A counterintuitive antidepressant
A team at Northwestern University traced the neural pathway that produces those dizzy feelings after a sleepless night in mice. The researchers found that one all-nighter roughly had the same effects on the brain as taking the anesthetic ketamine.
One all-nighter roughly had the same effects on the brain as taking the anesthetic ketamine.
“The thing that surprised me the most is how potent the antidepressant effect was,” Yevgenia Kozorovitskiy, the study’s senior author and neurobiology professor at Northwestern University, tells Inverse. It’s so potent that it resembled her lab’s prior data on ketamine’s antidepressant effects. “It basically looks as good as a drug that is now very hyped about. We saw essentially the same effect magnitude.”
This isn’t an endorsement of acute sleep deprivation. “I definitely don't want the takeaway from the story to be, ‘Let's not sleep tonight,’” Kozorovitskiy says.
Insufficient sleep brings risk for myriad conditions and events, such as heart attacks, high blood pressure, diabetes, and stroke, way up. What’s more, sleep deprivation can push the antidepressant effect too far in the other direction, triggering manic episodes in people with mental health conditions like bipolar disorder. Going a night without shut-eye isn’t the latest craze that will cure your depression, but rather, this insight could shake up our approach to targeting different areas in the brain when developing antidepressant medications.

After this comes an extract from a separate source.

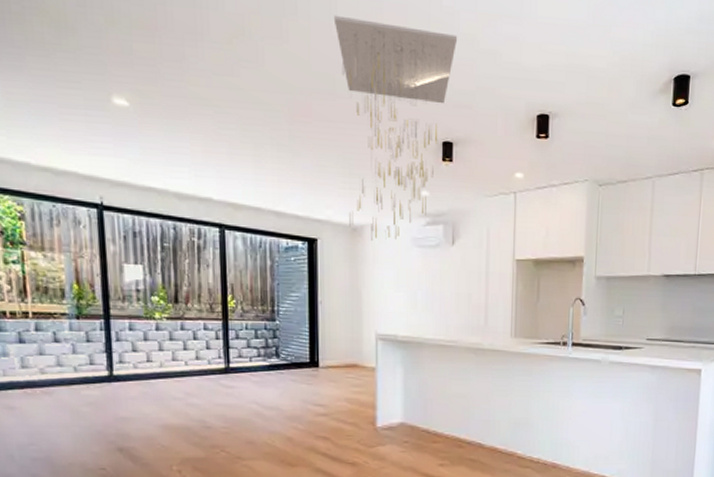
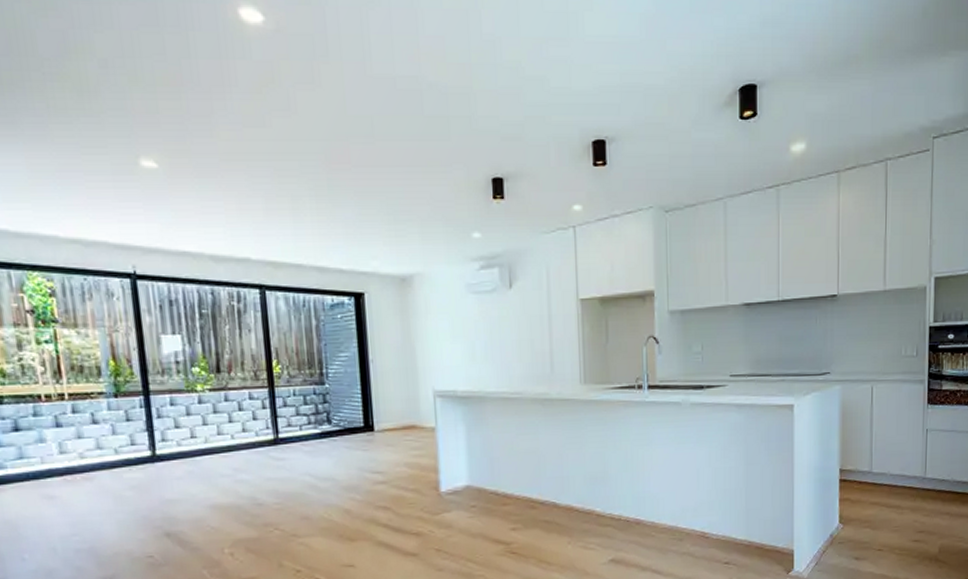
chandelier: present [333,15,458,241] -> none [367,53,501,290]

In other words: “Can we learn to mimic that without actually depriving the body of sleep,” Kozorovitskiy says.
Dopamine adaptation
The secret might lie in the neurotransmitter dopamine. Known commonly as the reward hormone, dopamine abounds when we eat and have sex. The idea is that we associate this good feeling from dopamine with the activity we’re doing, which increases our chances of survival. “It's very elegant to have a signal that essentially encodes things that feel good,” Kozorovitskiy says.

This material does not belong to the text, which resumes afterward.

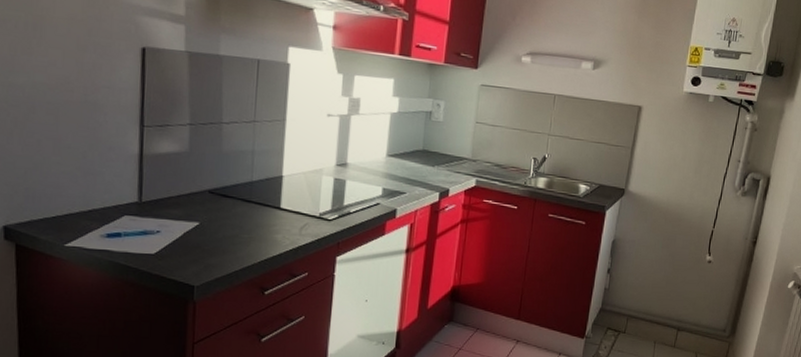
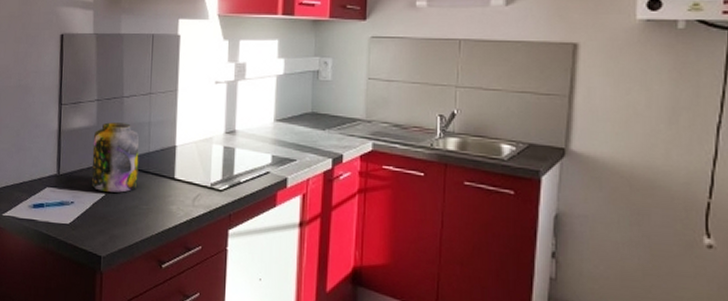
jar: none [183,148,241,222] -> present [92,122,139,193]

She and her team placed mice in an environment that kept them from falling asleep and then tracked their behaviors and scanned their brains. These all-nighter mice acted more aggressively than usual, evident by their hypersexual behavior toward others.

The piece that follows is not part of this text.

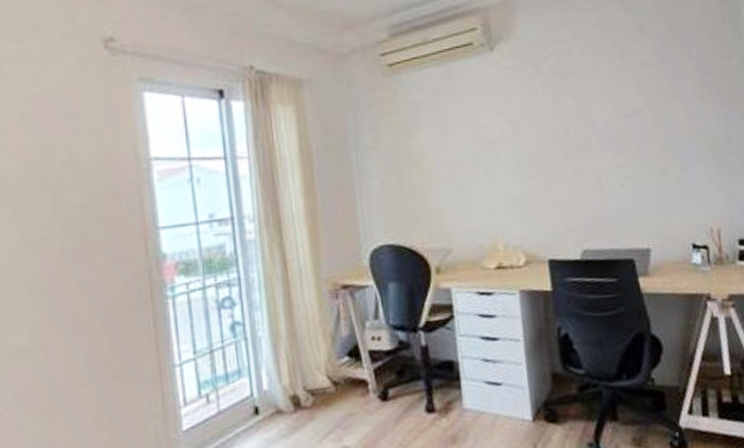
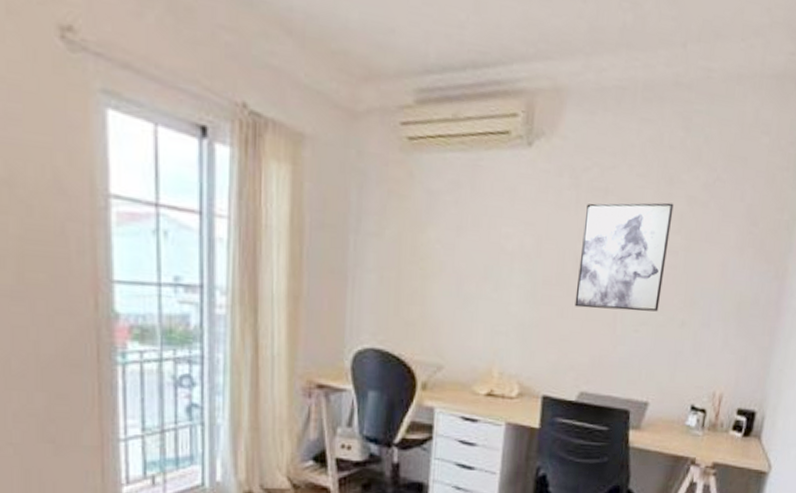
wall art: none [552,71,639,175] -> present [575,202,674,312]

The team scanned four brain areas involved in dopamine release: the prefrontal cortex, nucleus accumbens, hypothalamus, and dorsal striatum. All but the dorsal striatum produced significant amounts of the neurotransmitter.
To further explore these regions’ effects, one at a time, the researchers switched off the mechanism that produced dopamine in each of those four brain regions. Surprisingly, when dopamine was shut off in the nucleus accumbens, the hypothalamus, and the dorsal striatum, the antidepressant effect from sleep deprivation continued. It only stopped when dopamine was switched off in the prefrontal cortex. This indicated that the prefrontal cortex is especially important for mood regulation in the brain, though researchers still don’t fully understand all the mechanisms involved.
Kozorovitskiy says there might be a reason we evolved to have this hyperactive behavior on little sleep. “There's something adaptive about being able to function at a very high level under conditions of sleep loss,” she says. Parents of newborns, for instance, can awaken at any hour of the night on little sleep and handle a delicate baby. Escaping from predators on no sleep also requires a burst of activity. “You also may need to acutely function living in the wild under conditions where you can't sleep due to predator danger.”
Mood remote control
While this finding helps us understand the brain, its most interesting attribute may be its contribution to developing antidepressant medications.
“The field of antidepressant therapy is going beyond traditional medications,” Mingzheng Wu, the study’s first author and a postdoctoral neuroscience researcher at Northwestern University, wrote in an email to Inverse. He mentions practices like chronotherapy, which modulates mood through sleep cycles and circadian rhythm. With behavioral changes and classic antidepressants, novel therapies could “alleviate depressive symptoms without triggering manic episodes,” Wu says.
But there are still more questions that need solving. Wu wants to know why neurons involved in dopamine production increase their activity during sleep deprivation. This analysis could yield answers to how to target particular pathways that result in maximum dopamine release in the prefrontal cortex.
“It's like finding the remote control for mood,” Wu says, “and it's right there in the human brain.”